Green, innovativa, sicura e coesa: l’Europa immaginata da Draghi

Pochi giorni sono passati dalla presentazione del Rapporto sulla competitività europea presentato da Mario Draghi. Pochi giorni ma l’eco di quelle 327 pagine si farà sentire per molto tempo. Perché, vuoi la credibilità dell’ex presidente della Bce vuoi le difficoltà che l’Europa sta vivendo sotto tanti profili e che stanno facendo vacillare «le fondamenta sulle quali abbiamo costruito» citando le parole dello stesso ex premier italiano, questo vasto corpus per una nuova strategia industriale europea era atteso come l’ossigeno.
Innanzitutto Draghi mette in guardia dai rischi nei quali l’Europa potrebbe, verrebbe da dire facilmente, incappare. Rischi di portata epocale «e se non riuscirà a diventare più produttiva, saremo costretti a scegliere. Non saremo in grado di diventare allo stesso tempo un leader nelle nuove tecnologie, un faro di responsabilità climatica e un attore indipendente sulla scena mondiale. Non saremo in grado di finanziare il nostro modello sociale. Dovremo ridimensionare alcune, se non tutte, le nostre ambizioni».
Aree d’intervento
E per vincere questa «sfida esistenziale» sono tre le aree di intervento identificate cioè innovazione, colmando il divario con gli Stati Uniti e la Cina in special modo nelle tecnologie avanzate, decarbonizzazione e infine sicurezza, sia come difesa sia come indipendenza sul fronte materie prime strategiche. Il tutto poggia su ciclopico piano di investimenti (aggiuntivi) da 750-800 miliardi di euro annui, pari al 4,4-4,7% del Pil dell’Ue nel 2023: si pensi che il Piano Marshall ammontavano a circa l’1-2% del Pil. E qui iniziano i problemi.
Problemi…
Se è vero che von der Leyen era al fianco dell’economista nel corso della presentazione, la stessa ha frenato quando si è parlato di «common safe asset» cioè degli eurobond necessari per finanziare il «piano»: «Bisogna verificare la volontà politica per tali progetti europei comuni - le parole della presidente -, poi definiremo se li finanzieremo con nuovi contributi nazionali o con nuove risorse proprie».
Ulteriore problema è rappresentato dalla posizione dei falchi in seno all’Ue, già sulle barricate quando ci fu da approvare il Next Generation Eu post pandemico. Non bisogna poi sottovalutare il modus operandi collegato al Green Deal. Se è vero che Draghi ha specificatamente fatto richiamo a una «decarbonizzazione tecnologicamente neutra», è altrettanto vero che le scelte dell’Ue nella precedente sono state molto drastiche. Per molti, soprattutto in Italia, troppo.
...e ostacoli
Ci sono poi ostacoli che lo stesso rapporto evidenzia, a cominciare dalla poca omogeneità delle azioni degli Stati. «In molti di questi settori i Paesi membri stanno già agendo individualmente e le politiche industriali sono in aumento - si legge , ma è evidente che in Europa non stiamo ottenendo tanto quanto potremmo se agissimo come comunità».
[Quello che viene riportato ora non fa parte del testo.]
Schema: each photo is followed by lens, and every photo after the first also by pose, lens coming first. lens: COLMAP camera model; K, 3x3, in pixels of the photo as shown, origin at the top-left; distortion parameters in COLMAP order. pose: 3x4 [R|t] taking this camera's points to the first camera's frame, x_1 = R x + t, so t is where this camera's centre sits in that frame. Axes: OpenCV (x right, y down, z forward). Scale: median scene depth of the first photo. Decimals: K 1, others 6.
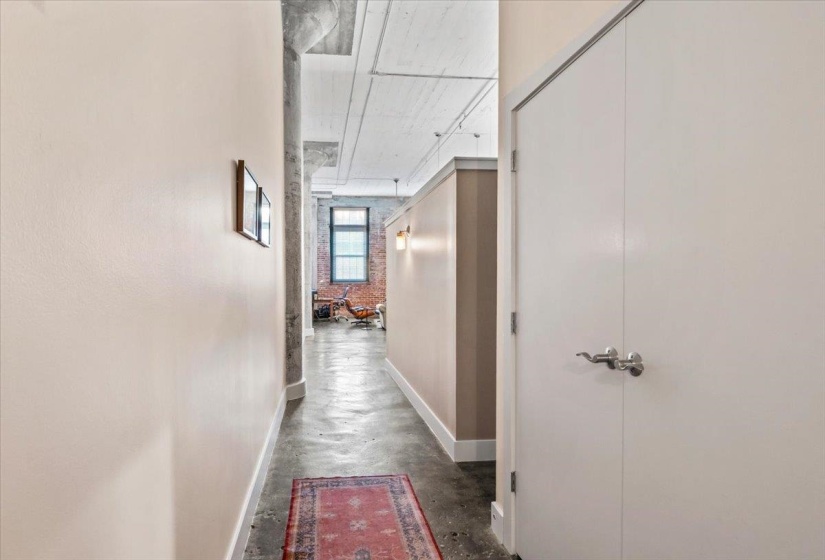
lens RADIAL K [[424.6, 0, 351.0], [0, 424.6, 284.0], [0, 0, 1]] dist [-0.002198, -0.000243]
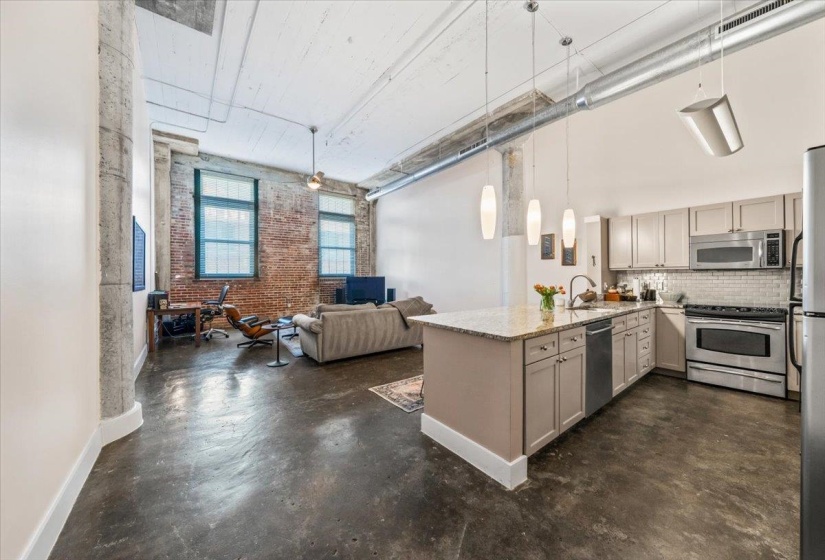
lens RADIAL K [[294.5, 0, 408.8], [0, 294.5, 275.9], [0, 0, 1]] dist [-0.001353, -0.000096]
pose [[0.833797, -0.000860, 0.552070, -0.024552], [0.007252, 0.999930, -0.009396, -0.001030], [-0.552023, 0.011838, 0.833745, 0.438888]]
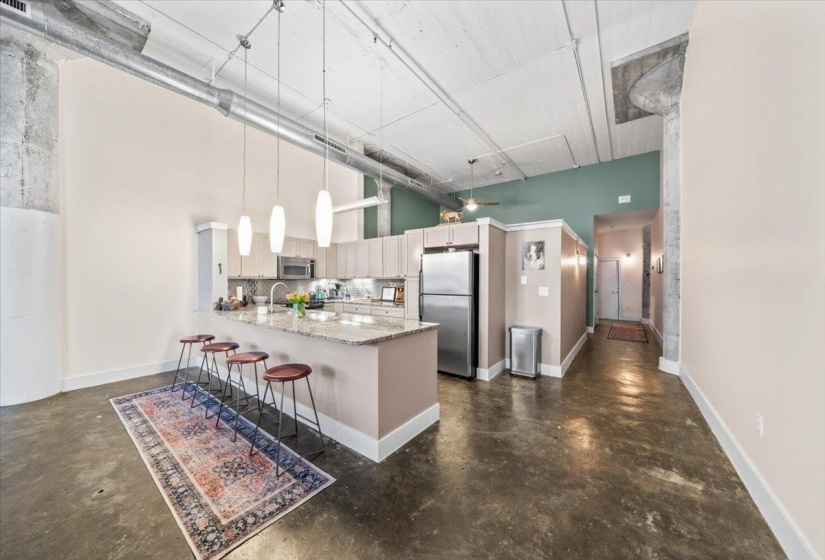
lens RADIAL K [[283.1, 0, 411.3], [0, 283.1, 282.3], [0, 0, 1]] dist [-0.007831, -0.000077]
pose [[-0.756475, -0.003783, 0.654012, -0.030502], [0.003707, 0.999942, 0.010071, -0.006321], [-0.654013, 0.010042, -0.756417, 0.667460]]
Vi sono poi tre «barriere che si frappongono» sulla strada dell’Europa, a partire dalla mancanza di «concentrazione, di focus. Prospettiamo sì obiettivi comuni ma poi non li sosteniamo fissando priorità chiare o con azioni politiche congiunte. Ad esempio affermiamo di favorire l’innovazione, ma continuiamo ad aggiungere oneri normativi alle imprese europee». Seconda barriera è lo spreco di risorse comuni: «Abbiamo un grande potere di spesa collettivo, ma lo diluiamo tra numerosi strumenti nazionali e comunitari».
Infine Draghi evidenzia come «le norme che regolano i processi decisionali non si siano evolute - recita il testo -. Le decisioni vengono in genere prese un problema alla volta, con numerosi attori che hanno diritto di veto. Il risultato è un processo legislativo in cui il tempo medio per approvare una nuova legge è di 19 mesi».
Sia chiaro, l’Europa democratica presenta ancora diversi punti di forza, «come sistemi educativi e sanitari forti e Stati sociali solidi», ma la strada da percorrere è lunga ed esistenziale. Ma «le ragioni di una risposta unitaria non sono mai state così convincenti - si chiude l’introduzione del report -, e nella nostra unità troveremo la forza di riformarci».